Exercise brief:
Reproduce the rows from the beginning through the line containing "Write the alphaTex for this tab.", inclusive, updating every "alphaTex" to "alphaTex notation" and leaving everything else as it is. Return only those lines.

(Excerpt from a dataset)
------------------------------------------------------------

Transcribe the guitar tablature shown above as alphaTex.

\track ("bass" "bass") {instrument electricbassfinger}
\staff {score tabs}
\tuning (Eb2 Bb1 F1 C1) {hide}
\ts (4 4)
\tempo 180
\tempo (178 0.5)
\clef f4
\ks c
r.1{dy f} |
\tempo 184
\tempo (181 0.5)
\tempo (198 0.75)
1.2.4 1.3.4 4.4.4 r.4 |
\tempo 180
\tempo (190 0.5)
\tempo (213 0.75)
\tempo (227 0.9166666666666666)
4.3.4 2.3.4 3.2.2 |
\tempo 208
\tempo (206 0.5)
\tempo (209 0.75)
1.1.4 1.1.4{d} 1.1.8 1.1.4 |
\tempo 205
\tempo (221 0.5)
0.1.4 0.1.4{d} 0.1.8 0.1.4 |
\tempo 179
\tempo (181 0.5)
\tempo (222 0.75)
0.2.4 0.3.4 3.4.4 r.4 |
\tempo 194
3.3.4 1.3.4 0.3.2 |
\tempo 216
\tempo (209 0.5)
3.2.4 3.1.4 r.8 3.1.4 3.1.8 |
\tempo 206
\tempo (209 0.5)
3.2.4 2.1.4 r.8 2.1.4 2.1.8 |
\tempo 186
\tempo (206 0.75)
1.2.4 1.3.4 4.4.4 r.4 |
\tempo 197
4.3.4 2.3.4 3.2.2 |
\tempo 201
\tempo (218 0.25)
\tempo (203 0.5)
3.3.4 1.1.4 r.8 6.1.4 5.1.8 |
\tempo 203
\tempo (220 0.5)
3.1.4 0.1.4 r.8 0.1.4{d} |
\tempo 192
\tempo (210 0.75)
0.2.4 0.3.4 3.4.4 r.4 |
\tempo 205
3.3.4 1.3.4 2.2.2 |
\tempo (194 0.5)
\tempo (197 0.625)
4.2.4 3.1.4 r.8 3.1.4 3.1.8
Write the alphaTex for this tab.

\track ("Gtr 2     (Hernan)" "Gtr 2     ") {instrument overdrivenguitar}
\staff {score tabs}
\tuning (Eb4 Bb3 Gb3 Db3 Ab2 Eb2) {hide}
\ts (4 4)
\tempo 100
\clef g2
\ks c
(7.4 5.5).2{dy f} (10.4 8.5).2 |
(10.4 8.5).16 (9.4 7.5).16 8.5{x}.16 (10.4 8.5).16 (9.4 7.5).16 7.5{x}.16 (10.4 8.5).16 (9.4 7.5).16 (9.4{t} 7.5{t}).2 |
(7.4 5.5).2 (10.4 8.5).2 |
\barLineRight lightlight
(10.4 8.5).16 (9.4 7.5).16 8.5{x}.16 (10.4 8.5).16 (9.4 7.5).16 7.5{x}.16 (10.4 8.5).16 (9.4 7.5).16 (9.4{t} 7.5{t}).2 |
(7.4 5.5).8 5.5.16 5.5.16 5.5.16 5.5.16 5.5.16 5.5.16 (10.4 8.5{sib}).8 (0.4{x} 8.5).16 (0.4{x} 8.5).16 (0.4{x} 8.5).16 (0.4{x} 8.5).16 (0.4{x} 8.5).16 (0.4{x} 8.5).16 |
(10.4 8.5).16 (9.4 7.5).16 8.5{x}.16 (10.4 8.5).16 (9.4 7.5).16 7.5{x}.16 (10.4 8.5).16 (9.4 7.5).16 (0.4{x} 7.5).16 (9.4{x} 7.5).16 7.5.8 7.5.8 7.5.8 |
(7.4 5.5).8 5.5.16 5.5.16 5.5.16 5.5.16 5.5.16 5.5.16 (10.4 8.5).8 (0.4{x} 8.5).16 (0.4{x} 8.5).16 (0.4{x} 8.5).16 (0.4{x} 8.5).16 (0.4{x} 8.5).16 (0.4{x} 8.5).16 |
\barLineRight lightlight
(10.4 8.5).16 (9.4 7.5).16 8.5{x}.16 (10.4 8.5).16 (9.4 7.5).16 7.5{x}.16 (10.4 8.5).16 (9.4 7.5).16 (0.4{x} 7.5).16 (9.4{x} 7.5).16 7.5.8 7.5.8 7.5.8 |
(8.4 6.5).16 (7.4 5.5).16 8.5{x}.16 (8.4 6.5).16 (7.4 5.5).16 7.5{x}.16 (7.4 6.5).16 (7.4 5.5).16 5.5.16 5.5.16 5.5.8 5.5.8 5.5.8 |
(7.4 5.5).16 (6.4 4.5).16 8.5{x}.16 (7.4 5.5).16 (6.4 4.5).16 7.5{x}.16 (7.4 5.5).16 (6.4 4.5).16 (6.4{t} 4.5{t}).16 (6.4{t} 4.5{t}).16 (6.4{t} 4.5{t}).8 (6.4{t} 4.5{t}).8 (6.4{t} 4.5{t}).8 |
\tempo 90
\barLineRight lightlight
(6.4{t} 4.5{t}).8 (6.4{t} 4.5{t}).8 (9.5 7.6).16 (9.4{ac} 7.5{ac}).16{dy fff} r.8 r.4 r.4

------------------------------------------------------------

Result of this exercise:
Transcribe the guitar tablature shown above as alphaTex notation.

\track ("bass" "bass") {instrument electricbassfinger}
\staff {score tabs}
\tuning (Eb2 Bb1 F1 C1) {hide}
\ts (4 4)
\tempo 180
\tempo (178 0.5)
\clef f4
\ks c
r.1{dy f} |
\tempo 184
\tempo (181 0.5)
\tempo (198 0.75)
1.2.4 1.3.4 4.4.4 r.4 |
\tempo 180
\tempo (190 0.5)
\tempo (213 0.75)
\tempo (227 0.9166666666666666)
4.3.4 2.3.4 3.2.2 |
\tempo 208
\tempo (206 0.5)
\tempo (209 0.75)
1.1.4 1.1.4{d} 1.1.8 1.1.4 |
\tempo 205
\tempo (221 0.5)
0.1.4 0.1.4{d} 0.1.8 0.1.4 |
\tempo 179
\tempo (181 0.5)
\tempo (222 0.75)
0.2.4 0.3.4 3.4.4 r.4 |
\tempo 194
3.3.4 1.3.4 0.3.2 |
\tempo 216
\tempo (209 0.5)
3.2.4 3.1.4 r.8 3.1.4 3.1.8 |
\tempo 206
\tempo (209 0.5)
3.2.4 2.1.4 r.8 2.1.4 2.1.8 |
\tempo 186
\tempo (206 0.75)
1.2.4 1.3.4 4.4.4 r.4 |
\tempo 197
4.3.4 2.3.4 3.2.2 |
\tempo 201
\tempo (218 0.25)
\tempo (203 0.5)
3.3.4 1.1.4 r.8 6.1.4 5.1.8 |
\tempo 203
\tempo (220 0.5)
3.1.4 0.1.4 r.8 0.1.4{d} |
\tempo 192
\tempo (210 0.75)
0.2.4 0.3.4 3.4.4 r.4 |
\tempo 205
3.3.4 1.3.4 2.2.2 |
\tempo (194 0.5)
\tempo (197 0.625)
4.2.4 3.1.4 r.8 3.1.4 3.1.8
Write the alphaTex notation for this tab.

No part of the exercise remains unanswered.